Loftin moved to a subject that is a national obsession today. He asked if Rand believed “our national debt of somewhat over $300 billion represents a serious national problem for us.” That was a lot of money in those days. Yet today, at an inflation-adjusted $2.1 trillion, it would be a significant reduction in the U.S. debt burden.
“The idea,” she responded, “that this debt is no problem merely because we owe it to ourselves, so to speak, or because we will never have to pay up on it, that we can keep passing it on from generation to generation, is a fallacy which can be exposed by a simple, primitive look at economics. Any sensible knowledge of economics would tell you that one cannot spend more than one produces, and that sooner or later that kind of spending will have to catch up with us.”
Rand’s Prophecy
Then came the following prophecy: “The form in which we will pay for it would be a financial crash that will make the one in 1929 seem like a little trouble. The national debt is going to cause an economic crash. What no economist can predict, of course, is the time when this will happen. No one can tell.
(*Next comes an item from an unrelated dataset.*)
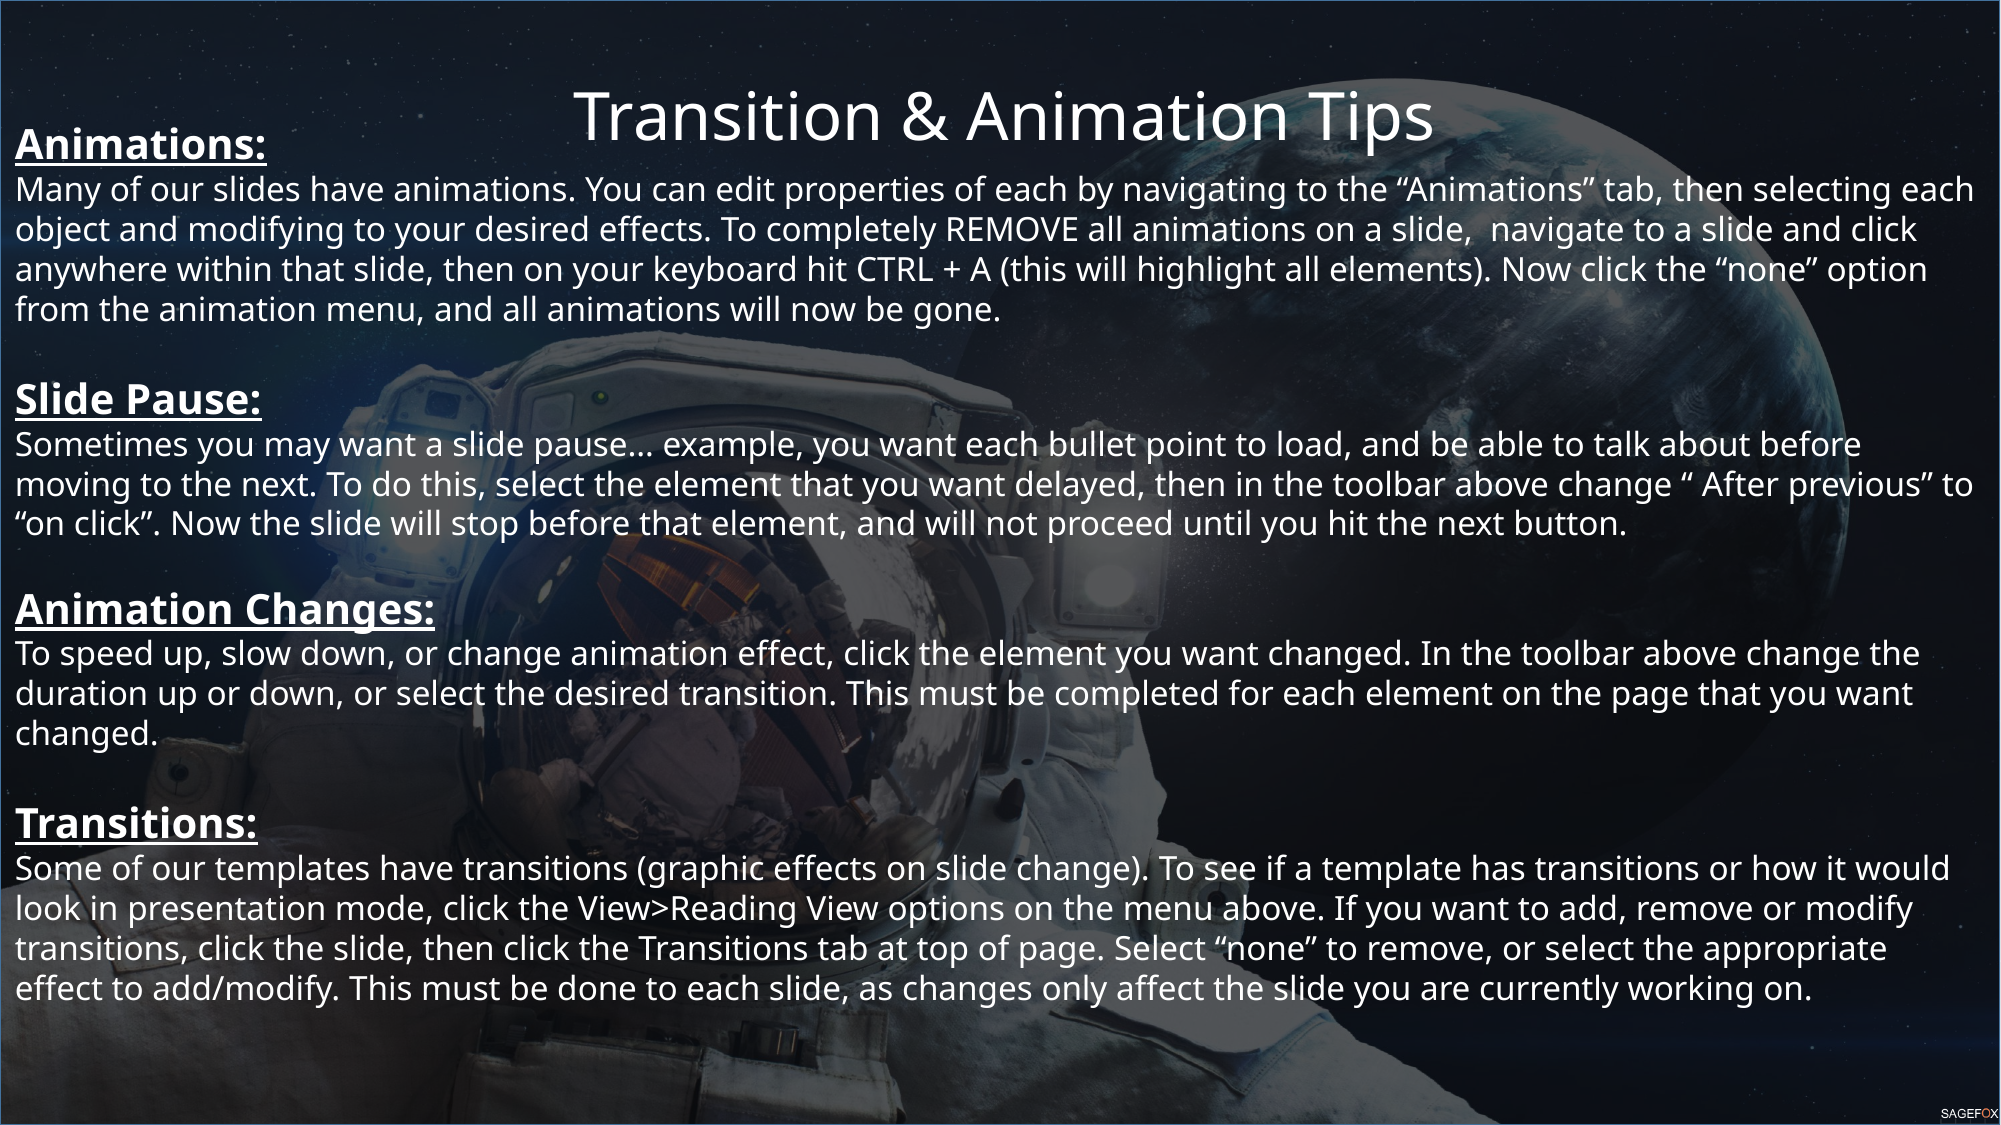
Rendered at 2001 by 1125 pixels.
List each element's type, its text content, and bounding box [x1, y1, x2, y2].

title Transition & Animation Tips [477, 59, 1532, 177]
text_box Animations: Many of our slides have animations. You can edit properties of each by navigating to the “Animations” tab, then selecting each object and modifying to your desired effects. To completely REMOVE all animations on a slide, navigate to a slide and click anywhere within that slide, then on your keyboard hit CTRL + A (this will highlight all elements). Now click the “none” option from the animation menu, and all animations will now be gone. Slide Pause: Sometimes you may want a slide pause… example, you want each bullet point to load, and be able to talk about before moving to the next. To do this, select the element that you want delayed, then in the toolbar above change “ After previous” to “on click”. Now the slide will stop before that element, and will not proceed until you hit the next button. Animation Changes: To speed up, slow down, or change animation effect, click the element you want changed. In the toolbar above change the duration up or down, or select the desired transition. This must be completed for each element on the page that you want changed. Transitions: Some of our templates have transitions (graphic effects on slide change). To see if a template has transitions or how it would look in presentation mode, click the View>Reading View options on the menu above. If you want to add, remove or modify transitions, click the slide, then click the Transitions tab at top of page. Select “none” to remove, or select the appropriate effect to add/modify. This must be done to each slide, as changes only affect the slide you are currently working on. [0, 0, 2000, 1125]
But that it will happen is obvious.”It’s nonsense to suggest that the national debt caused the financial crisis of 2008. But the debt-ceiling gridlock of 2011 caused a downgrade of the U.S.’s credit rating and a major market correction. Rand’s prediction might have seemed absurd in 1964, or even in 2010. In 2011 it was eerily, frustratingly credible because of an ideological polarization for which Rand had been a catalyst.
If Rand’s 1964 radio interview had become general knowledge, it still wouldn’t have eased the primary obstacle impeding the Rand-Tea Party dynamic: faith. That was a deal breaker for Rand throughout her life. She hated religion, especially Christianity.
But faith in God is the essence of life to a great many in the Tea Party. Their literature sometimes reads like a hymnal, with copious references to the Almighty and Jesus. In his vest- pocket-sized “The Tea Party Manifesto,” author and conservative commentator Joseph Farah invokes the Deity on almost every one of its tiny pages. “I know the heart and soul of the Tea Party movement,” he says. “It is populated by people who think just like I do on these big issues. It is a movement of prayerful people, people who love God, people who go to church and synagogue.”
That would leave Rand out in the cold. If the Tea Party ever wholeheartedly embraced Rand, it would be the greatest boon for her since the publication of “Atlas Shrugged” -- and a major challenge for anyone who doesn’t care for the right’s agenda.